Lack Of Self Knowledge and Rampant Hallucination with Openai Documentation

I used deep research for gathering documentation comparing different api’s and model capabilities to speed up development of my apps that integrate with openai’s api. But I’ve noticed that it is so bad with hallucinations when citing openai documentation, in a way that makes me suspicious that there are some guardrails to hinder developers. With other topics I have had good results and it correctly represented it’s cited sources.

With GPT5.2 on a 30-45 minute deep research task about the GPT-Realtime documentation limited to 2025, came back with a report that was 100% useless and incorrect. It claimed GPT-realtime is another name for gpt-4o and is just gpt-4 with audio output… and the odd part was that it didn’t have incorrect information cited, I read all the cited source, and all of them were up to date, and non of them indicated this incorrect information. The second part of its research task was to collect all realtime speech-speech models available today and list them, and the resulting report said the only other speech-speech realtime models are SeamlessM4L and Bark… neither are conversation chatbot models and both are from 2023. Despite being told to only search for models that were released in late 2024 and 2025. After I made it aware of its mistakes and redescribed the research task, and provided 5 examples of speech to speech realtime models that exist, it went for another 45 minutes and then came back thinking that gpt-4o is gpt-realtime again and instead of finding me another example of a speech to speech model it repeated the information I gave it.

Other models that assist developers, like claude code, have very good self knowledge even without web search, If I want to learn the capabilities I can just ask. But nearly every gpt model is absolutely clueless about openai’s api features, and clueless about the models openai offers and rampantly hallucinates.

Some people respond that this is typical behaviour of deep research, but I disagree.
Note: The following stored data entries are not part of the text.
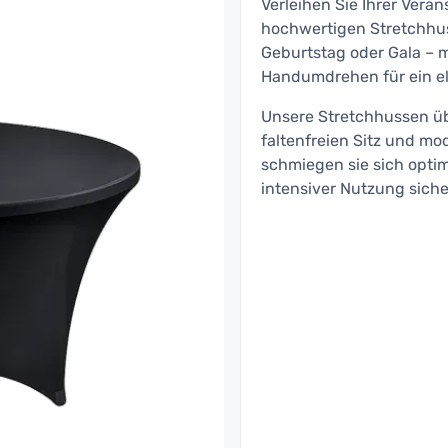
Verleihen Sie Ihrer Vera
hochwertigen Stretchhuss
Geburtstag oder Gala – 
Handumdrehen für ein el
Unsere Stretchhussen üb
faltenfreien Sitz und mo
schmiegen sie sich optim
intensiver Nutzung sicher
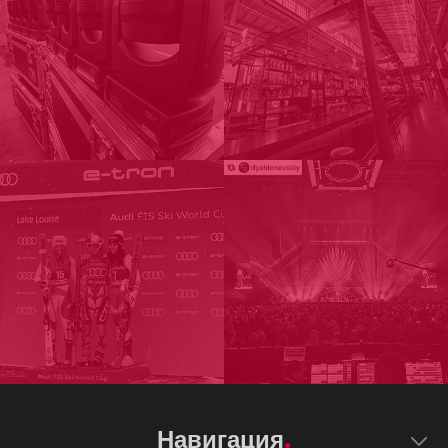
Навигация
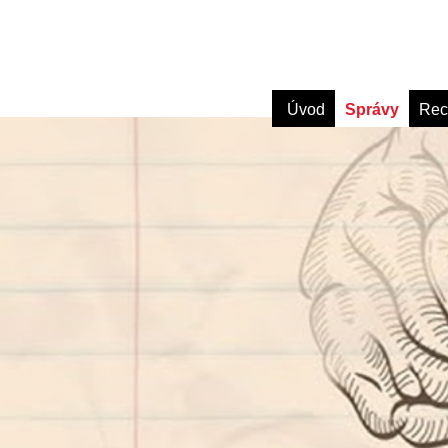
Úvod
Správy
Rec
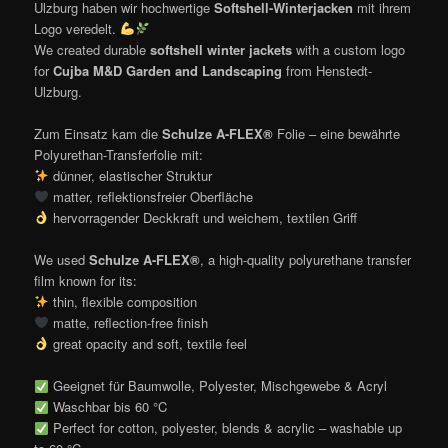
Ulzburg haben wir hochwertige
Softshell-Winterjacken
mit ihrem
Logo veredelt.
We created durable
softshell winter jackets
with a custom logo
for
Cujba M&D Garden and Landscaping
from Henstedt-
Ulzburg.
Zum Einsatz kam die
Schulze A-FLEX®
Folie – eine bewährte
Polyurethan-Transferfolie mit:
dünner, elastischer Struktur
matter, reflektionsfreier Oberfläche
hervorragender Deckkraft und weichem, textilen Griff
We used
Schulze A-FLEX®
, a high-quality polyurethane transfer
film known for its:
thin, flexible composition
matte, reflection-free finish
great opacity and soft, textile feel
Geeignet für Baumwolle, Polyester, Mischgewebe & Acryl
Waschbar bis 60 °C
Perfect for cotton, polyester, blends & acrylic – washable up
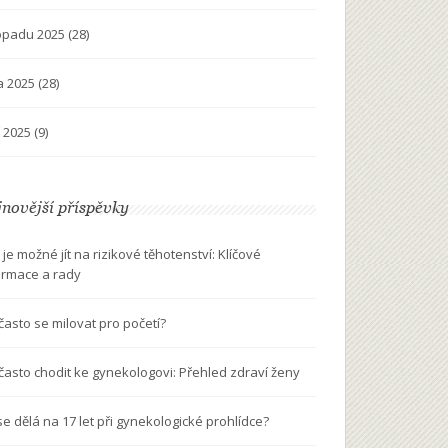
topadu 2025
(28)
na 2025
(28)
í 2025
(9)
novější příspěvky
 je možné jít na rizikové těhotenství: Klíčové
ormace a rady
 často se milovat pro početí?
 často chodit ke gynekologovi: Přehled zdraví ženy
se dělá na 17 let při gynekologické prohlídce?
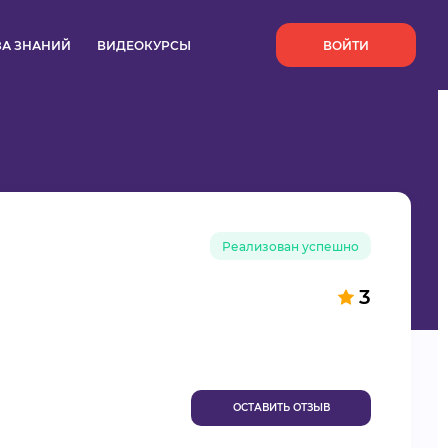
`
ЗА ЗНАНИЙ
ВИДЕОКУРСЫ
ВОЙТИ
Реализован успешно
3
ОСТАВИТЬ ОТЗЫВ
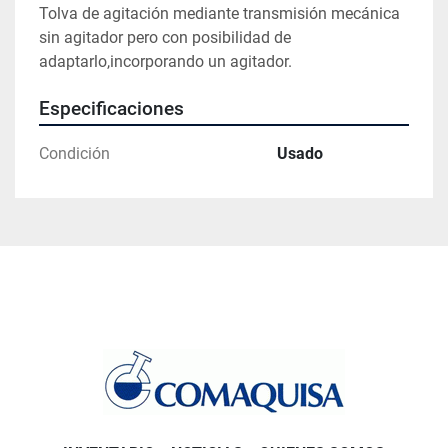
Tolva de agitación mediante transmisión mecánica 
sin agitador pero con posibilidad de 
adaptarlo,incorporando un agitador.
Especificaciones
Condición
Usado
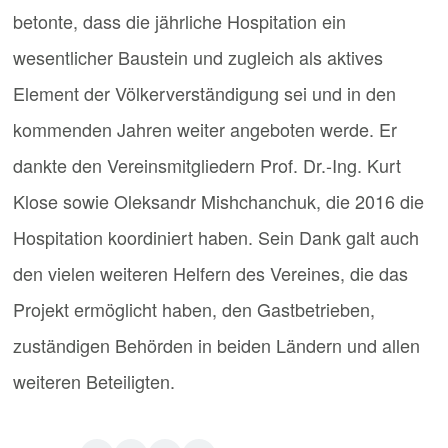
betonte, dass die jährliche Hospitation ein
wesentlicher Baustein und zugleich als aktives
Element der Völkerverständigung sei und in den
kommenden Jahren weiter angeboten werde. Er
dankte den Vereinsmitgliedern Prof. Dr.-Ing. Kurt
Klose sowie Oleksandr Mishchanchuk, die 2016 die
Hospitation koordiniert haben. Sein Dank galt auch
den vielen weiteren Helfern des Vereines, die das
Projekt ermöglicht haben, den Gastbetrieben,
zuständigen Behörden in beiden Ländern und allen
weiteren Beteiligten.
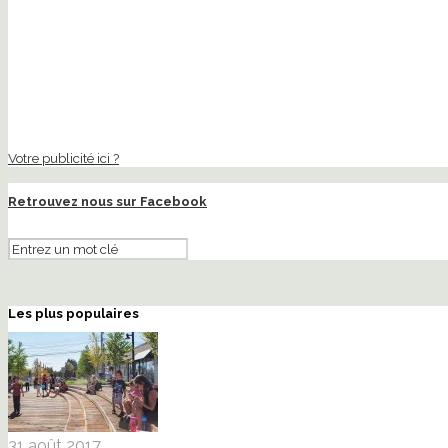
Votre publicité ici ?
Retrouvez nous sur Facebook
Les plus populaires
31 août 2017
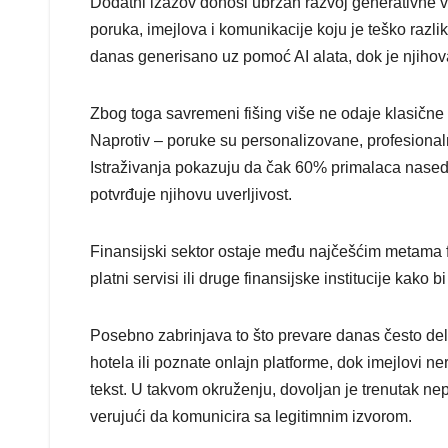
Dodatni izazov donosi ubrzan razvoj generativne ve
poruka, imejlova i komunikacije koju je teško razl
danas generisano uz pomoć AI alata, dok je njiho
Zbog toga savremeni fišing više ne odaje klasične 
Naprotiv – poruke su personalizovane, profesionaln
Istraživanja pokazuju da čak 60% primalaca nased
potvrđuje njihovu uverljivost.
Finansijski sektor ostaje među najčešćim metama f
platni servisi ili druge finansijske institucije kako 
Posebno zabrinjava to što prevare danas često del
hotela ili poznate onlajn platforme, dok imejlovi n
tekst. U takvom okruženju, dovoljan je trenutak nepa
verujući da komunicira sa legitimnim izvorom.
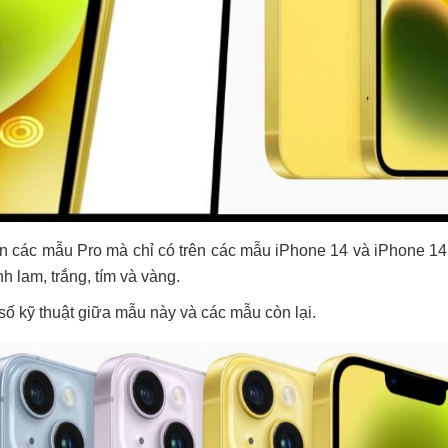
n các mẫu Pro mà chỉ có trên các mẫu iPhone 14 và iPhone 14 
 lam, trắng, tím và vàng.
số kỹ thuật giữa mẫu này và các mẫu còn lại.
Deep research usually can return useful results about most topics if this was typical then the entire model/deep-research product is a failure. This specifically hallucinates and doesn’t follow instructions when it is related gathering state of the art AI research, or about building voice AI chatbots even with OpenAI’s api. It doesn’t make sense that they would sabatoge a model from helping customers use their product but I guess it makes sense to nerf software developers working on AI products.

1 Like

gpt-4o-realtime-xx is just another name for gpt-4o - it has gpt-4o right in the name. gpt-4o is a multimodal model that can directly generate audio and is trained on voices.

OpenAI doesn’t tell us the underlying multimodal model for gpt-realtime, but given the release date and parallel models, it is possible that it is a gpt-5 variant, but still more likely that it is tuned gpt-4o and they wanted to get rid of the 4o branding when using a name like “gpt-realtime-mini-2025-12-15”.

Look at the unidirectional models most recently released with the same date and mini size: gpt-4o

  • tts-1, tts-1-hd, gpt-4o-mini-tts, or gpt-4o-mini-tts-2025-12-15.
  • gpt-4o-transcribe, gpt-4o-mini-transcribe-2025-12-15

First thing is to not act smarter than AI, it’s there to give you expert answers.


The fault is OpenAI putting documentation behind a login, and loading it dynamically. They really should have a separate documentation site that runs no code and doesn’t take 20 seconds to show you an example API call when you have the direct link to the anchor within.

You can answer your own question by using the models API endpoint, and filtering by the word “realtime” in the models. For free.